God Emperor of Didcot
inevitably treated them badly and were loved all the more because of it. Perhaps Featherstone was right and that was the way to success. Surely not. Rhianna would never embrace a philosophy like that. Depression welled up in Smith. How long would it be before some smoother, less sincere operator got Rhianna instead of him?
    He stood up and checked his moustache in the mirror.
    It was inevitable that she would belong to someone else soon. A woman like that couldn’t stay single for long.
    Forget about her, he told himself again.
    ‘What the hell’s happened to my fishnet tights?’ Carveth cried from across the hall. ‘There’s a massive hole in the crotch!’
    Suruk peered out of his room. ‘Apologies,’ he said. ‘I used them as a T-shirt.’
    ‘Thank God for that. I thought I’d done some kind of gigantic fart. Has anyone seen my boots?’
    Smith strolled into the corridor and Carveth stepped out to meet him. She was wearing her blue dress, which made her look like Alice in Wonderland.
    ‘Hey, Boss, looking very dapper there!’
    ‘Thanks, Carveth. What’s that stuff on your face?’
    ‘Lichen-based facial cream. The pack says it’ll make you look five years younger. Which, seeing how long I’ve been functional, should give me a visual age of about minus three, but what the hell.’
    ‘It looks like a clown hit you with a pie. Step in here a moment, would you?’
    She followed him into his room. ‘What’s the prob?’
    ‘I want you to look out, Carveth. From what I’ve heard, this Hyrax is a serious chap to have as an enemy.’
    ‘Huh. I’ll be fine. Besides, isn’t a hyrax a girly bit?’
    ‘I really wouldn’t know. Now look, this casino sounds like neutral ground. Chances are that no weapons will be allowed inside.’
    ‘I see.’
    ‘I want you to go in our car, with Suruk. Stash the Civiliser somewhere out of sight, and if there’s any trouble, be ready to go for it. Understand?’
    Her small face became serious, under the cream. ‘Loud and clear, Boss. When it’s time for action I grab your rod.’
    She saluted.
    Suruk wandered in. ‘How do I look?’ he asked.
    ‘Threatening, verging on macabre,’ Carveth said.
    ‘Excellent.’
    Smith examined the alien. ‘Any chance you could ease off the skulls a bit?’
    Suruk untied some of his more impressive trophies. ‘Cannot handle a few severed heads? Very well, if I must. La-de-da puny humans.’
    *
    ‘Mr Featherstone?’ the barman asked.
    ‘White Russian in a tall glass,’ Featherstone replied. ‘Single cream.’ He pulled a scrap of paper out of his pocket and sighed. ‘. . . And a pint of mild in a jug. . . two pints of forty percent sucrose solution and. . . God almighty, “something that doesn’t taste of alcohol but will get me well wrecked”.’
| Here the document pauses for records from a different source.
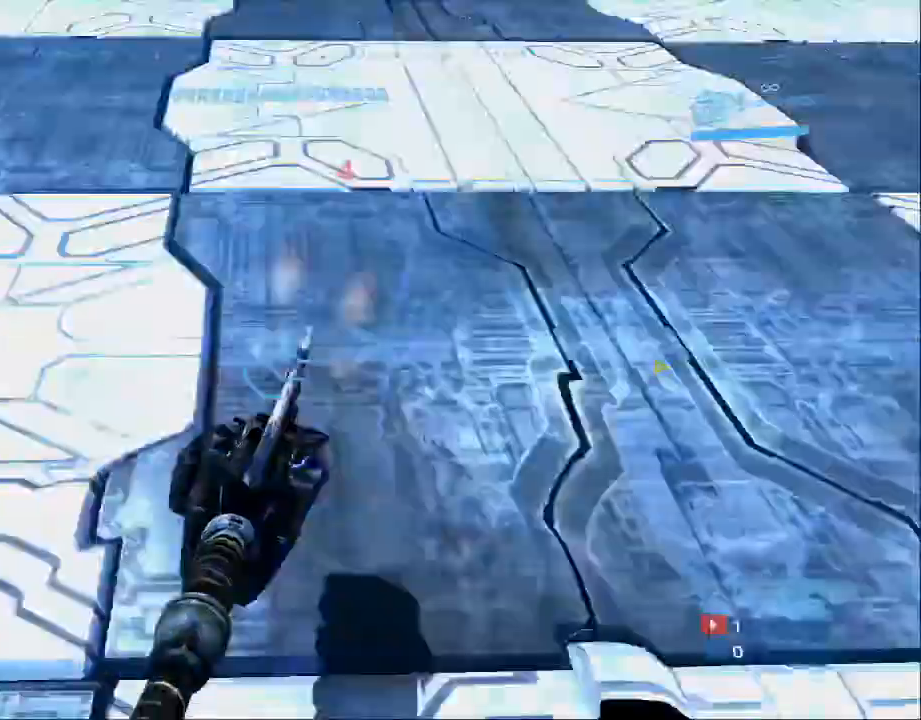
{"buttons": [], "left_stick": "up", "right_stick": "center", "events": [[333, "right_stick", "center"]]}
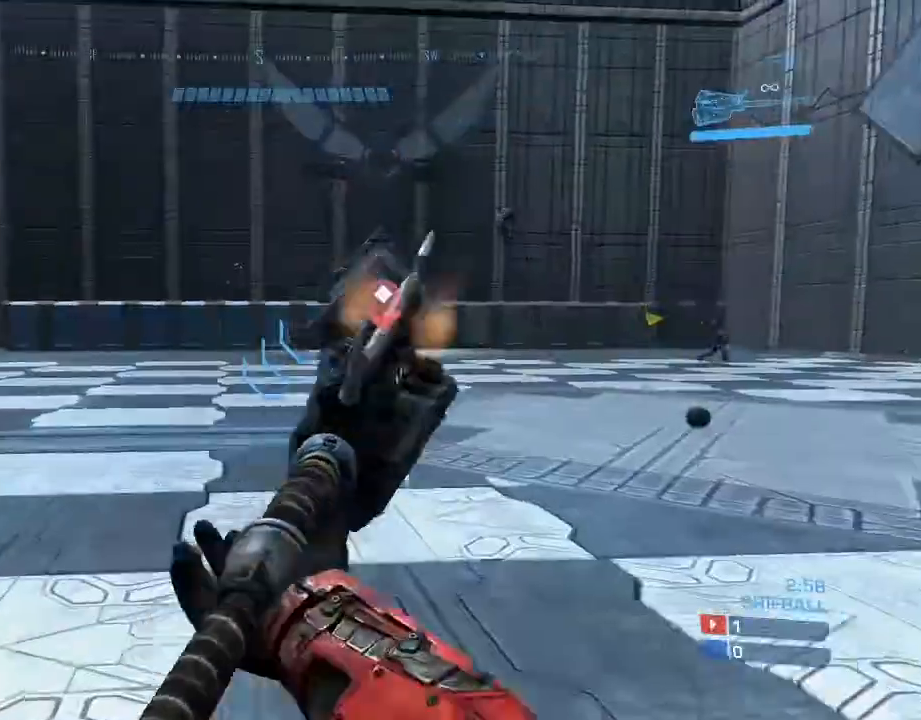
{"buttons": [], "left_stick": "up", "right_stick": "center", "events": [[167, "right_stick", "down-right"], [267, "right_stick", "center"]]}
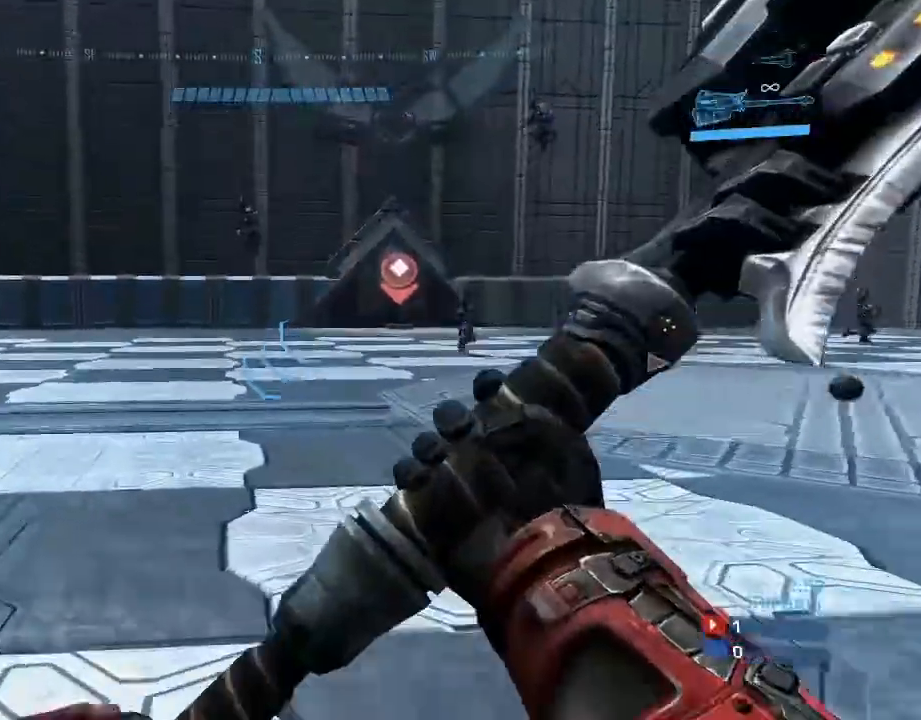
{"buttons": [], "left_stick": "up-left", "right_stick": "center", "events": [[33, "left_stick", "up-left"], [200, "right_stick", "right"], [367, "right_stick", "center"]]}
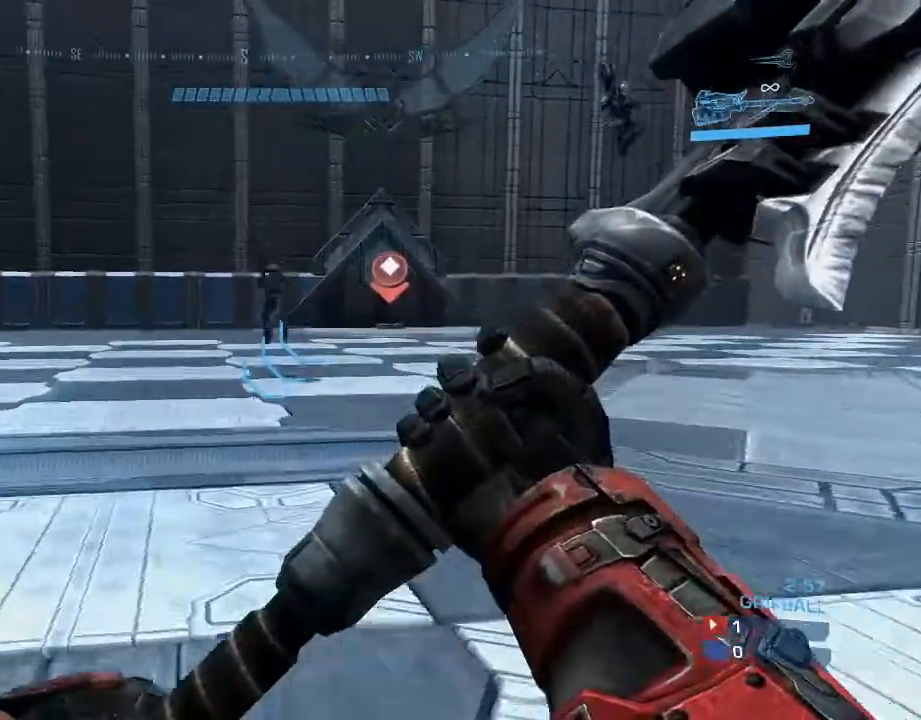
{"buttons": [], "left_stick": "down", "right_stick": "center", "events": [[167, "right_stick", "down-right"], [200, "left_stick", "up-right"], [267, "left_stick", "down-right"], [300, "right_stick", "center"], [333, "left_stick", "down"]]}
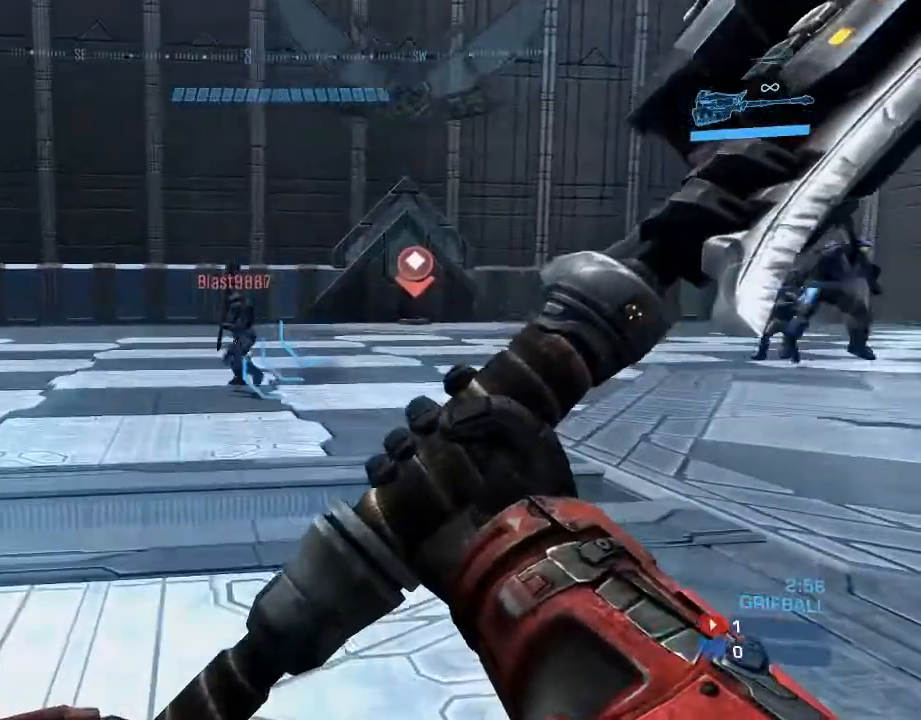
{"buttons": [], "left_stick": "down-right", "right_stick": "center", "events": [[133, "right_stick", "left"], [200, "left_stick", "up"], [267, "right_stick", "center"], [333, "left_stick", "left"], [500, "left_stick", "down-right"]]}
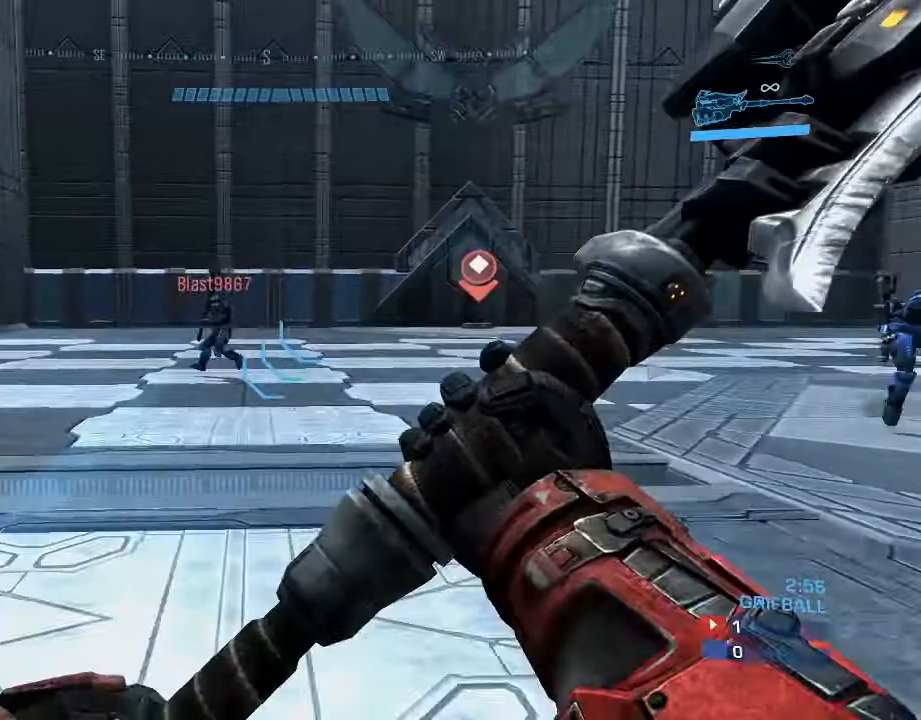
{"buttons": [], "left_stick": "left", "right_stick": "center", "events": [[133, "left_stick", "down-left"], [167, "right_stick", "right"], [333, "left_stick", "left"], [500, "right_stick", "center"]]}
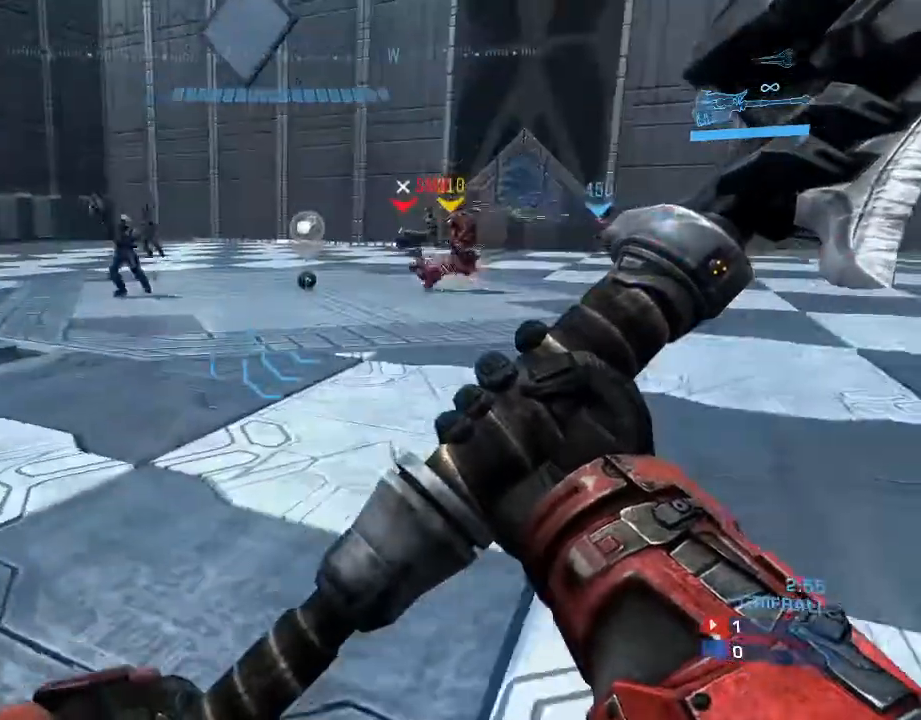
{"buttons": [], "left_stick": "left", "right_stick": "left", "events": [[100, "right_stick", "left"], [333, "right_stick", "center"], [433, "right_stick", "left"]]}
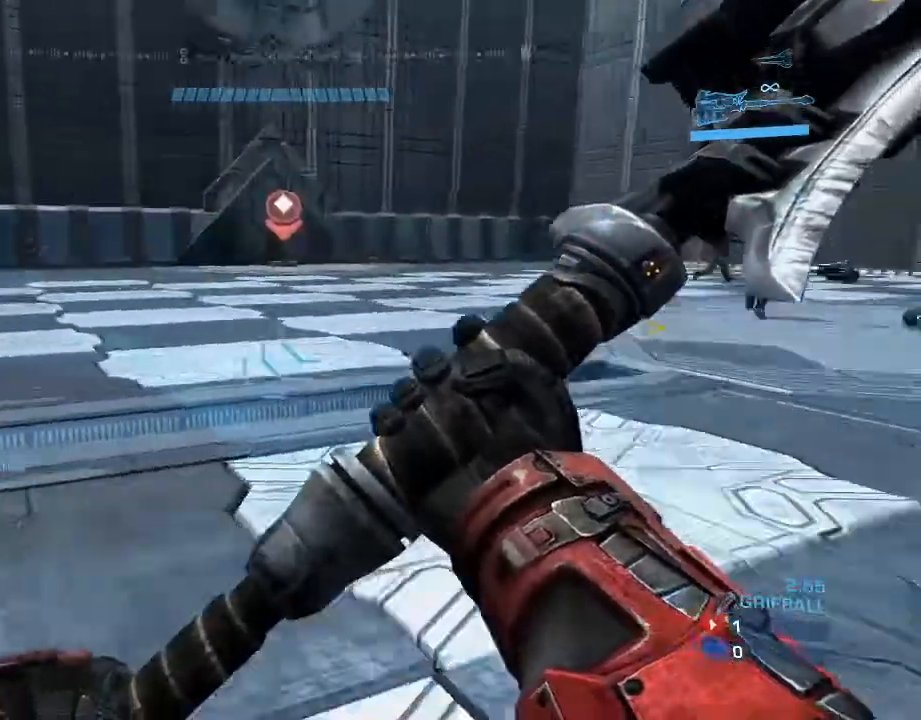
{"buttons": [], "left_stick": "down", "right_stick": "center", "events": [[167, "right_stick", "center"], [233, "right_stick", "right"], [367, "right_stick", "center"], [500, "left_stick", "down"]]}
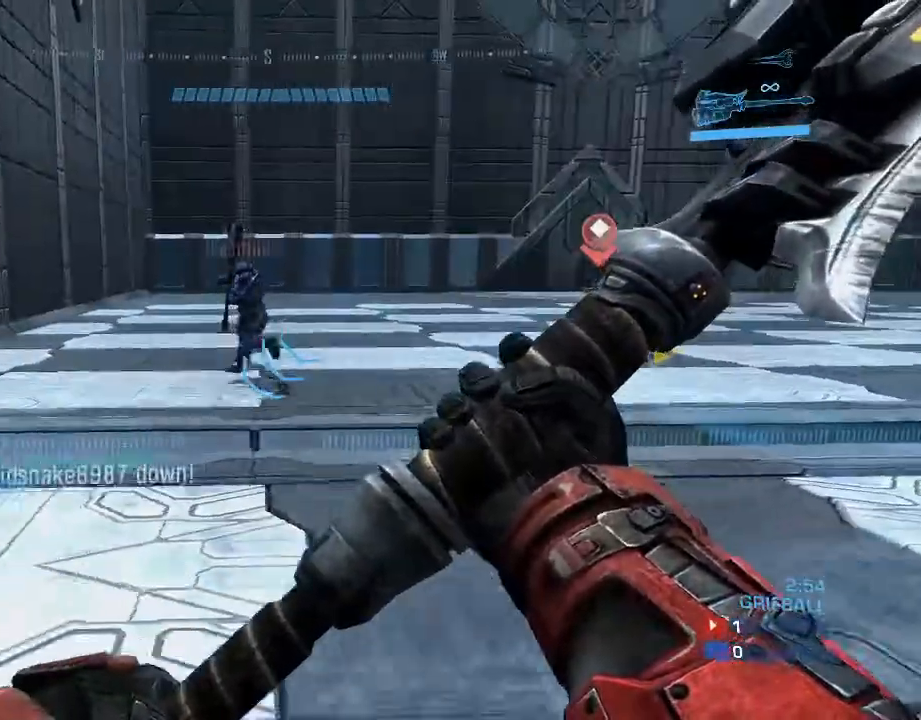
{"buttons": [], "left_stick": "up-left", "right_stick": "center", "events": [[167, "left_stick", "up"], [300, "left_stick", "up-left"]]}
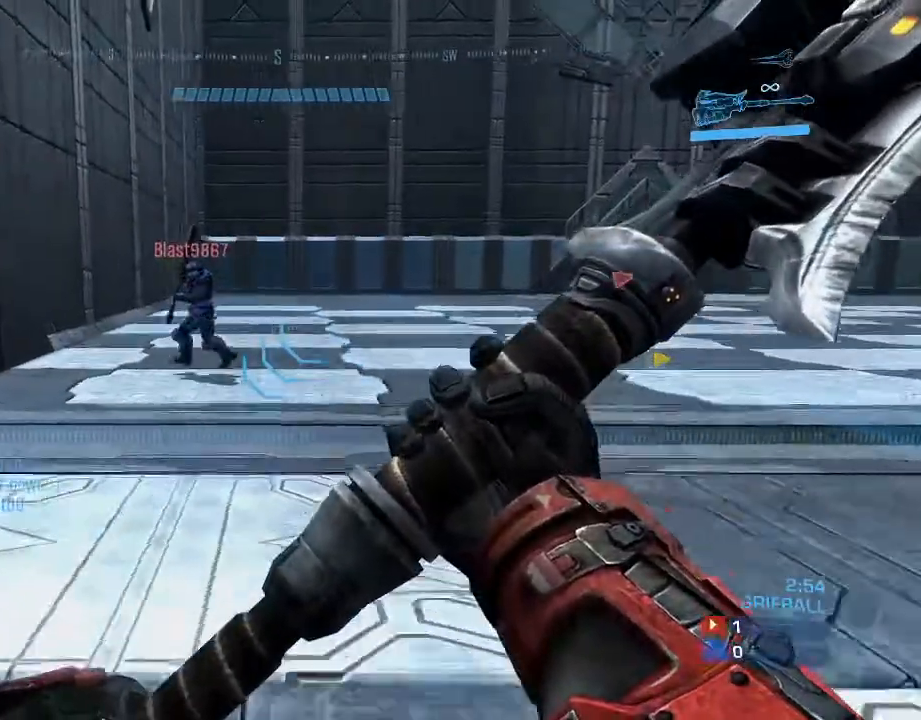
{"buttons": [], "left_stick": "up", "right_stick": "center", "events": [[133, "left_stick", "down"], [400, "left_stick", "left"], [467, "left_stick", "up"]]}
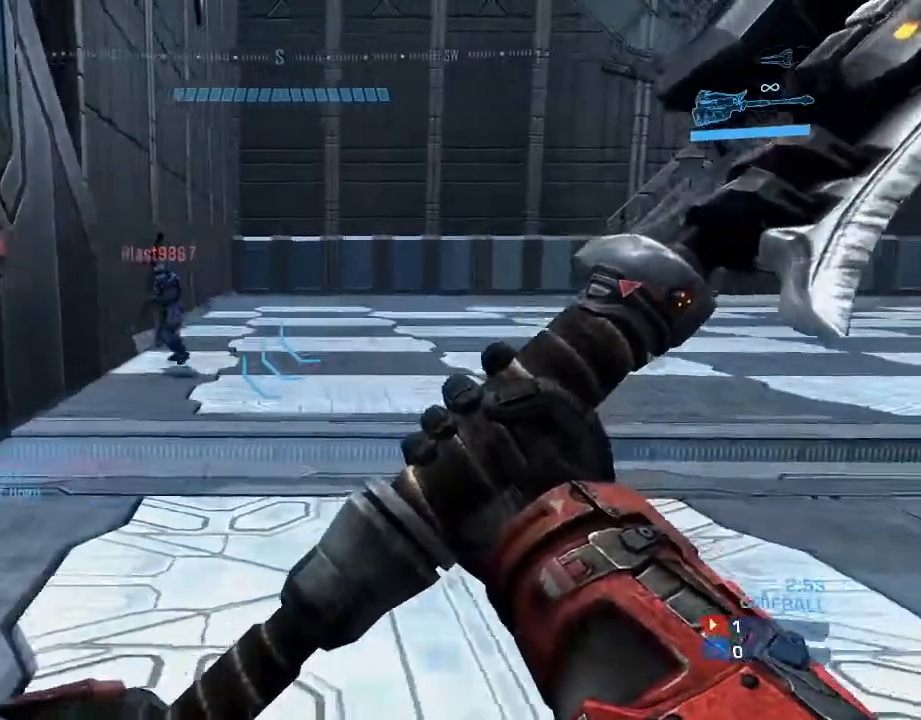
{"buttons": [], "left_stick": "up-left", "right_stick": "center", "events": [[33, "left_stick", "up-right"], [267, "right_stick", "left"], [400, "left_stick", "up-left"], [433, "right_stick", "center"]]}
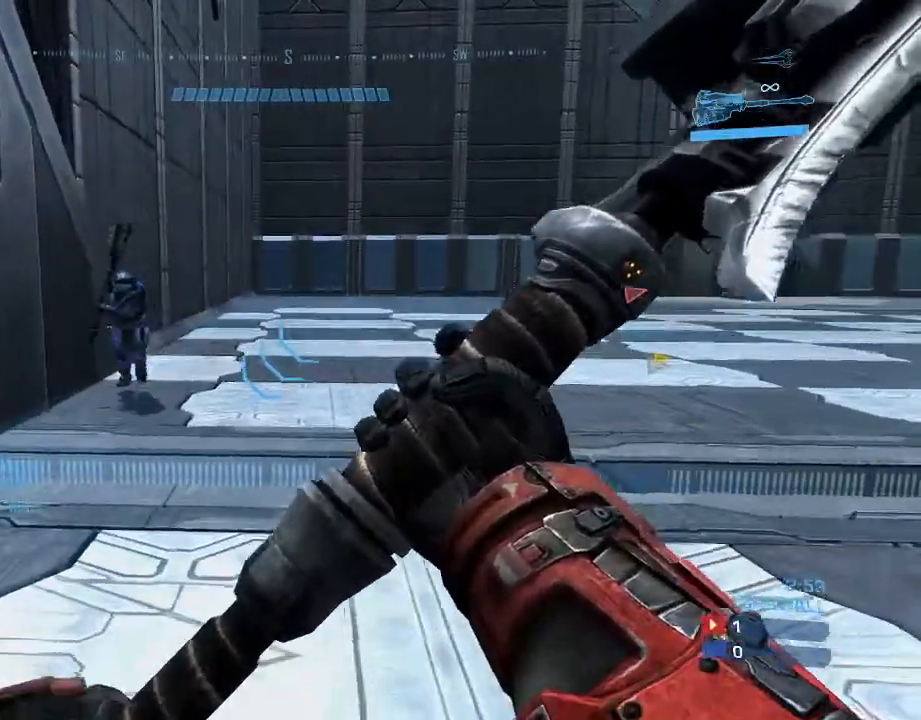
{"buttons": [], "left_stick": "up-left", "right_stick": "center", "events": [[33, "left_stick", "down-left"], [167, "left_stick", "down"], [500, "left_stick", "up-left"]]}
    It was half nine and Casino Imperiale was in full swing. On the verandah, knots of drinkers watched a hundred people lose money. Businessmen and plantation officers mixed with policemen, criminals and servants of the government, and the air rang with the rattle of roulette wheels, the chink of glasses and the strident ringing of haughty laughter. At the head of a huge staircase, a man in a Nehru jacket stood quietly behind two bodyguards, his face in shadow, studying his domain.
    Smith felt uneasy here, far from deep space. He looked around the room, with its dapper inhabitants, and realised that he would have been happier in the void, or creeping through the jungle of some alien world with his rifle in hand, looking for artefacts to send back home. Odd, he thought: for a civilised man, he felt more comfortable in the wild than pretending to be a sophisticate.
    That’s where I should be, he thought, on the frontline, blasting hell out of Ghasts instead of swanking round like a particularly effete swan. I should just grab this Hyrax fellow, give him to the law and take the fight back to Gertie.